Grant Award Details
Grant Application Details
- Development of Baculoviral Vectors for Gene Editing of Human Stem Cells
Stem cells are powerful undifferentiated cells that are able to both regenerate themselves and differentiate into different mature cell types, such as lung cells or liver cells. The ability to edit stem cell genomes is useful for both understanding stem cells at a fundamental level as well as for practical and therapeutic purposes, such as regenerative medicine. However, there is a current lack of tools available for targeting these cells in a specific and efficient way. Our proposal is to utilize a genetic scissor, which has the ability to target specific sites in the genome, and an engineered delivery vehicle, to site-specifically alter genes of interest in stem cells. This would enable us to correct genetic mutations or deficiencies at known and targeted points in the stem cell genome, which is much more efficient and safer than current methods, which involve random insertion. The random placement of a gene into the stem cell genome could potentially disrupt the production of necessary cellular proteins, which could result in death of the stem cell, or even lead to the development of a cancerous stem cell. Thus, targeting DNA to a specific site has an important advantage over random gene insertion and should be developed and studied further. The success of this proposal has many implications. The methods developed can be used correct inherited genetic diseases such as severe combined immunity disorder (SCID) and sickle cell anemia (SCA) in a safe and efficient way. They can also be used in cell transplantation therapies for diseases such as diabetes, Parkinson’s disease, and cardiovascular diseases. Besides these practical applications, the techniques developed can also be used to qualitatively and quantitatively study the molecular mechanisms of stem cells.

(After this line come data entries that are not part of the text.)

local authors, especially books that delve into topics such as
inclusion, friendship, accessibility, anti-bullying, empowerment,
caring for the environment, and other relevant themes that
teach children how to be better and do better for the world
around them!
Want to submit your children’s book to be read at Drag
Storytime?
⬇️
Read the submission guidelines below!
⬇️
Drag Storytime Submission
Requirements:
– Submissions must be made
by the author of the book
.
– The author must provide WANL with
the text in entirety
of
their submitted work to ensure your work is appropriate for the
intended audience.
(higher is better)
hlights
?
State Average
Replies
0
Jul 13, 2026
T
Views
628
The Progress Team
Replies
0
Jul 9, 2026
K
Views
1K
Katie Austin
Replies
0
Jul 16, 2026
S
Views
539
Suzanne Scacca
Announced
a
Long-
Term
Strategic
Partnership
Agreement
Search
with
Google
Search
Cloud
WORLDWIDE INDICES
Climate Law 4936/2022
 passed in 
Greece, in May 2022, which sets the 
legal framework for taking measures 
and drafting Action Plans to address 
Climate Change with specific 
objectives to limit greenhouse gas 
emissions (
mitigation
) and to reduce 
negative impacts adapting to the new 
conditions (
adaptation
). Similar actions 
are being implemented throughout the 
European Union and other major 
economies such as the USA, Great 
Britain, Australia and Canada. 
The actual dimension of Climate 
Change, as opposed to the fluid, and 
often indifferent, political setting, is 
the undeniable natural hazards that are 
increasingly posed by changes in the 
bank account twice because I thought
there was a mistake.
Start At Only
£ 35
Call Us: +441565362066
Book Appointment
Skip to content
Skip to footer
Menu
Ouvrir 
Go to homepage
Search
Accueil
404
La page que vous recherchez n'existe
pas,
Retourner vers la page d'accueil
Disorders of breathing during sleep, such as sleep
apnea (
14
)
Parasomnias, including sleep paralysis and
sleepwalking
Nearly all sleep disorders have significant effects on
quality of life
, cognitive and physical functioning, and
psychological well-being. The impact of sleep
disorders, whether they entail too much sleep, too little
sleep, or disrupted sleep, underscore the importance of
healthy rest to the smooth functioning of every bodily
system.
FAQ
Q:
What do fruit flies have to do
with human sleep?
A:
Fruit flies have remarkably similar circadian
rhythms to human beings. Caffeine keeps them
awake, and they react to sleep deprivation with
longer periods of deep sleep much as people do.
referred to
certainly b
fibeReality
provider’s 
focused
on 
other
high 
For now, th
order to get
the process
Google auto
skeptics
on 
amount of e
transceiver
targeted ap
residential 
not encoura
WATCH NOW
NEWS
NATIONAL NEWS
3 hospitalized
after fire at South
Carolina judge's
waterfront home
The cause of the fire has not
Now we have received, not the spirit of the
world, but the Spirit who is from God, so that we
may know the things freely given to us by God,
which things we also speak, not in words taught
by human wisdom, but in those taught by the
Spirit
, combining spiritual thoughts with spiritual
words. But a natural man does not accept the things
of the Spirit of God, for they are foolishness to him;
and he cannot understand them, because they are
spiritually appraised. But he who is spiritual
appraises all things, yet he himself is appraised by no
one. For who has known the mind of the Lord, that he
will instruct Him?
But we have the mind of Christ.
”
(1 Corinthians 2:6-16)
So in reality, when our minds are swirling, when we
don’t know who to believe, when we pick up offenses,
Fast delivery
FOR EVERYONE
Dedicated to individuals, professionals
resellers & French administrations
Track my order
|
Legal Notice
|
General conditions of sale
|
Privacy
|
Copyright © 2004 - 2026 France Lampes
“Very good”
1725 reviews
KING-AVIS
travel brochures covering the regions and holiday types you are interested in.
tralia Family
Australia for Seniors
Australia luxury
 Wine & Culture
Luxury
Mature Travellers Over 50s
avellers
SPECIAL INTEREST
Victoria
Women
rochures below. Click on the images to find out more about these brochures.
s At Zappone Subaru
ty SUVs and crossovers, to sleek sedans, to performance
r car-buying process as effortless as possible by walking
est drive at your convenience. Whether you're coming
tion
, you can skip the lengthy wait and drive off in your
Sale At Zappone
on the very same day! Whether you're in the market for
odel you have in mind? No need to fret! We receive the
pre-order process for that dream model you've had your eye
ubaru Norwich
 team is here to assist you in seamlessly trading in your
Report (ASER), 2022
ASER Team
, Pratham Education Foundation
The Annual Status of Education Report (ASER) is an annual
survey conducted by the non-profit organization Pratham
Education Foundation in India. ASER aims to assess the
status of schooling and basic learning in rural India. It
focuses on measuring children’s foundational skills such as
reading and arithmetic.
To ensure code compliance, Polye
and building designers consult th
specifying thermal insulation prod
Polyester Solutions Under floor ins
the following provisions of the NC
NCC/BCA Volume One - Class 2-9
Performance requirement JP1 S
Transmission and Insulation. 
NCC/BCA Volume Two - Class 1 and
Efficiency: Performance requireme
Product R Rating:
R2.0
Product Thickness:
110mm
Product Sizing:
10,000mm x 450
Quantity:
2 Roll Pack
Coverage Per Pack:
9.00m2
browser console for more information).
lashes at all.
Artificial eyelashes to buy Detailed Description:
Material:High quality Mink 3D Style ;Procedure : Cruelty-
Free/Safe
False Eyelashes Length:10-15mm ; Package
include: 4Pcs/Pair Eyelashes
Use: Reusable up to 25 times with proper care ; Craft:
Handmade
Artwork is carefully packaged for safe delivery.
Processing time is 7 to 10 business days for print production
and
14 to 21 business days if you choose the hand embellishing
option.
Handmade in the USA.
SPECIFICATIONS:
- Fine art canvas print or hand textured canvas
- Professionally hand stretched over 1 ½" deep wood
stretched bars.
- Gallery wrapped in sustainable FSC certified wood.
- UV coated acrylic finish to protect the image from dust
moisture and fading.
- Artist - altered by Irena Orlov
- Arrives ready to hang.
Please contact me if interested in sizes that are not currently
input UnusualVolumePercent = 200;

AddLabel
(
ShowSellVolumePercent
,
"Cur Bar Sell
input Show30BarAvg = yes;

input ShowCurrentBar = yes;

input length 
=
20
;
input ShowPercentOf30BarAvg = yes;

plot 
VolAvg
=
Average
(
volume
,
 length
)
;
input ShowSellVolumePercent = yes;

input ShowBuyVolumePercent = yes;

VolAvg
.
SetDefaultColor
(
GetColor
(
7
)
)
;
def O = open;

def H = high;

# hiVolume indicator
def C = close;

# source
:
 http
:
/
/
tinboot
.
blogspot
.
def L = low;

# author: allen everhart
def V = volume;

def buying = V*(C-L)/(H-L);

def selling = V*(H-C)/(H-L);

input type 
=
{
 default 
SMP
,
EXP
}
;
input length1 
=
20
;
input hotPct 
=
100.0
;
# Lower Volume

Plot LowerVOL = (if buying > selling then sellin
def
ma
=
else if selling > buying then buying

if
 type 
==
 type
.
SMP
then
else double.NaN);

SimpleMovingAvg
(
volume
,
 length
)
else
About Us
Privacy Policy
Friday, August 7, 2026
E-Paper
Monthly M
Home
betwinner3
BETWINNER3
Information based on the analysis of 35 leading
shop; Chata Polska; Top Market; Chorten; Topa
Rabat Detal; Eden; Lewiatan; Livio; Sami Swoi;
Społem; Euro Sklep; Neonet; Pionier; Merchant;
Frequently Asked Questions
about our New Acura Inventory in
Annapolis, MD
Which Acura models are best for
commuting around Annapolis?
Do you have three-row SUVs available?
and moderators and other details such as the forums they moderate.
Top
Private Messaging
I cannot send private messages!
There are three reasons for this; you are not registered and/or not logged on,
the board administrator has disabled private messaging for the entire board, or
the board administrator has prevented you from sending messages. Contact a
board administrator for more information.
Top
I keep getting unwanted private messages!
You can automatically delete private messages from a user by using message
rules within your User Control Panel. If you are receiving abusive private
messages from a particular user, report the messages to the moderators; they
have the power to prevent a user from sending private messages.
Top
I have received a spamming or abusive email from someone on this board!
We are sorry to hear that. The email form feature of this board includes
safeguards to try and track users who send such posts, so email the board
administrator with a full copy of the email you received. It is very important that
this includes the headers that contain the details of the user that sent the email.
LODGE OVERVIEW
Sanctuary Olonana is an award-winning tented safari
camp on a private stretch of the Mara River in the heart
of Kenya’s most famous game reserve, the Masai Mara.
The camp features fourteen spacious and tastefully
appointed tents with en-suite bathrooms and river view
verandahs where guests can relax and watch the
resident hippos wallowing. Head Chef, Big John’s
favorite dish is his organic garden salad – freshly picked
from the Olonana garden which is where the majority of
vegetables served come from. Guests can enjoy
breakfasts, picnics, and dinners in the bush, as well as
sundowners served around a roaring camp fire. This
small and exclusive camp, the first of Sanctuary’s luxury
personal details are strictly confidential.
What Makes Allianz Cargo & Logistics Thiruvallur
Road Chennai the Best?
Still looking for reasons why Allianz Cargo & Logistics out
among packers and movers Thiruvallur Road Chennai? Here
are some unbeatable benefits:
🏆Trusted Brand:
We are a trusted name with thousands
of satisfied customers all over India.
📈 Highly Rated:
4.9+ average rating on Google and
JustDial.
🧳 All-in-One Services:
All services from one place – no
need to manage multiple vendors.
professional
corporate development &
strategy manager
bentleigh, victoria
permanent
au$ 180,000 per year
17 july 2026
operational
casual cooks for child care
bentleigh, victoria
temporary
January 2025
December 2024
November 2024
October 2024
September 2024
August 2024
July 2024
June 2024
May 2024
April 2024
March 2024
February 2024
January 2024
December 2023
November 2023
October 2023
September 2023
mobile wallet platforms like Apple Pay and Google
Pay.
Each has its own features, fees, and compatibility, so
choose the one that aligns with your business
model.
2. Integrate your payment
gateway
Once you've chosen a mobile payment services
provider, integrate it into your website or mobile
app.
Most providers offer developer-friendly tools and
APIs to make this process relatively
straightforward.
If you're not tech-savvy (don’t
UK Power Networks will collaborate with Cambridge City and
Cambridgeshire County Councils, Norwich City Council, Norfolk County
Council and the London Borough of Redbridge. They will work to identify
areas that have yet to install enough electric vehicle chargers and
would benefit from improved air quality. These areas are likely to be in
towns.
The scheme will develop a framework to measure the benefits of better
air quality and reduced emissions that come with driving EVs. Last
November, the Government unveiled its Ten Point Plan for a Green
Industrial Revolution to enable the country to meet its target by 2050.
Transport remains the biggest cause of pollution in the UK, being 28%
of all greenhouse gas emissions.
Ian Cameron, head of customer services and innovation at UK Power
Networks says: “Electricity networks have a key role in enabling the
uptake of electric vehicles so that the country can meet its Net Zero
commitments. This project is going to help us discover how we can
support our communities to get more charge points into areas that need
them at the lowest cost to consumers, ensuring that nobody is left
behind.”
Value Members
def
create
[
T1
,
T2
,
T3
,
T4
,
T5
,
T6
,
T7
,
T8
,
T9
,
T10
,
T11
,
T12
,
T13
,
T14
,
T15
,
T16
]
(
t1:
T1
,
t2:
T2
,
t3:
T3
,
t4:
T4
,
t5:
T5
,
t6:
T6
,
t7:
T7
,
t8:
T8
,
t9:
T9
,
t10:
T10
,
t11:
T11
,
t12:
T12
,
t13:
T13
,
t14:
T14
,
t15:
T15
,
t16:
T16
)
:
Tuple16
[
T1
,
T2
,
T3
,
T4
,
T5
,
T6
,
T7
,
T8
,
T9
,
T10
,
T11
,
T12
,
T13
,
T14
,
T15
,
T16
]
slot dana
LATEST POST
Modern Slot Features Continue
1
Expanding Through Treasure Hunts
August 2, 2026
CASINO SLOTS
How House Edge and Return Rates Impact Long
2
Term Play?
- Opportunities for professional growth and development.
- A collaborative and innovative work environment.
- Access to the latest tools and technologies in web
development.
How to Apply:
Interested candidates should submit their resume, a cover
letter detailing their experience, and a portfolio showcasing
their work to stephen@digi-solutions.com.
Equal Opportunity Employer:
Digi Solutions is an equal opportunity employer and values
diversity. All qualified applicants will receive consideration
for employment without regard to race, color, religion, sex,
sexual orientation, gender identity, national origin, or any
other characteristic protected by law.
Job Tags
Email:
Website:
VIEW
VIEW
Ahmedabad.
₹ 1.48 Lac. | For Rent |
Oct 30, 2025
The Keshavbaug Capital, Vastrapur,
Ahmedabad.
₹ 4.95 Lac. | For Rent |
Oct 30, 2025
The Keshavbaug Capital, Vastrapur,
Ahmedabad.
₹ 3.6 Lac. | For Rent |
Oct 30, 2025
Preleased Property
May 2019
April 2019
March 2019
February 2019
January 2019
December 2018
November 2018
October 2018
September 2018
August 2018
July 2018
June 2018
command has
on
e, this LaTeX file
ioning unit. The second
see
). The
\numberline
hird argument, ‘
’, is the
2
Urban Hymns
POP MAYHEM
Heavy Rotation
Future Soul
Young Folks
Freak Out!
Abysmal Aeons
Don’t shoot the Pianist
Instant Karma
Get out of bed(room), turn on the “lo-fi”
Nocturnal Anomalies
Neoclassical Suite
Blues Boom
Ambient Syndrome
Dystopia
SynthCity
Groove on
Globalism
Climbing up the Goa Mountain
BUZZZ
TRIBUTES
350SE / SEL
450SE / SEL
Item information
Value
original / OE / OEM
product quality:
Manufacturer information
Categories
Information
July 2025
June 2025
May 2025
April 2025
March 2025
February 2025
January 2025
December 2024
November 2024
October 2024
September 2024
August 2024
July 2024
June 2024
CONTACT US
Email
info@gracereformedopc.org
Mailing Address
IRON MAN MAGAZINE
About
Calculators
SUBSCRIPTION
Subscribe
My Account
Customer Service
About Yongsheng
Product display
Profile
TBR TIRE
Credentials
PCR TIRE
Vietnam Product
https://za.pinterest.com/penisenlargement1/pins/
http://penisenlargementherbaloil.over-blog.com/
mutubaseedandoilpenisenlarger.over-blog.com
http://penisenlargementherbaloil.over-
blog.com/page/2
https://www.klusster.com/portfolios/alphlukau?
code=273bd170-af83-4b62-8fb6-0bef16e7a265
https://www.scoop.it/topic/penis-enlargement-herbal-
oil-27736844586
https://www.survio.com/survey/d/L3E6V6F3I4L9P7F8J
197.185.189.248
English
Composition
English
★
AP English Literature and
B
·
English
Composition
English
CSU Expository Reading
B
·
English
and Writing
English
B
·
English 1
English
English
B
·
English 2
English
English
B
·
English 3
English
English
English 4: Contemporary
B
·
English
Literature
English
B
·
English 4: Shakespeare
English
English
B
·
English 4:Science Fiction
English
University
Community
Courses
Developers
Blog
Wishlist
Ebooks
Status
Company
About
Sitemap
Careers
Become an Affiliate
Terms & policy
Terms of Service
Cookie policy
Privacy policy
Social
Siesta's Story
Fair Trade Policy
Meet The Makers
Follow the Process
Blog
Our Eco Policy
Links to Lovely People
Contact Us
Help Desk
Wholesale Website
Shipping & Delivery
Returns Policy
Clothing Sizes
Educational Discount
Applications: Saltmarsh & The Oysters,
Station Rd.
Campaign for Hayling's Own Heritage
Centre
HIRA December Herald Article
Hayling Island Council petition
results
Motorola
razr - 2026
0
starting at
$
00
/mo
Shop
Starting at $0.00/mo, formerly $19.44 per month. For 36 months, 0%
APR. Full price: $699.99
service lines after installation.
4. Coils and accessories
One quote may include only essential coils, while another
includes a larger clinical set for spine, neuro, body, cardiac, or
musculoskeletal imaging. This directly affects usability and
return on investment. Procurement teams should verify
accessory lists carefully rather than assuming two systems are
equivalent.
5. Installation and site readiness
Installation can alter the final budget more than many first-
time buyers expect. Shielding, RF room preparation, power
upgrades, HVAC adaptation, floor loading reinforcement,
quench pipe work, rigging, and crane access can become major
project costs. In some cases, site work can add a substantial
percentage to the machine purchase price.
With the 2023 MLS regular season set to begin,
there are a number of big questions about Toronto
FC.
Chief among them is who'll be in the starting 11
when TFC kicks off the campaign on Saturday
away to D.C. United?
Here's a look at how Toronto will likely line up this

We propose to develop a novel and general technology capable of rationally and precisely manipulating the genome of human stem cells (both human embryonic stem cells and induced pluripotent stem cells). This gene targeting tool will provide a unique opportunity to advance our understanding of the role that genetic factors play in controlling the pluripotency and lineage differentiation of human stem cells. This proposal will significantly improve our ability to qualitatively and quantitatively study the molecular regulators in stem cells. The establishment of such a tool in California will enable California to become a world leader in many aspects of stem cell research. In fact, we are determined, in the future, to establish a core facility in California, to help disseminate the technology derived from this study to California stem cell researchers for solving their own challenging problems. This study provides a new approach to safely and efficiently correct the inherited genetic mutations in stem cells that cause many devastating diseases such as severe combined immunity disorder (SCID) and sickle cell anemia (SCA); significant numbers of Californians are afflicted by these types of diseases. This study would also allow us to identify robust conditions to direct the differentiation of pluripotent stem cells to tissue-specific cells, which will benefit many people of California who need cell transplantation therapies for the treatment of diabetes, Parkinson’s disease, cardiovascular disease, etc. This new technology can also be employed to genetically modify stem cells for modeling various human diseases, by which new therapies and drugs may be discovered. These new therapies and drugs will not only benefit many individuals in California who bear the corresponding diseases, but they will also inspire and fuel California’s biotech industry and benefit general Californians economically.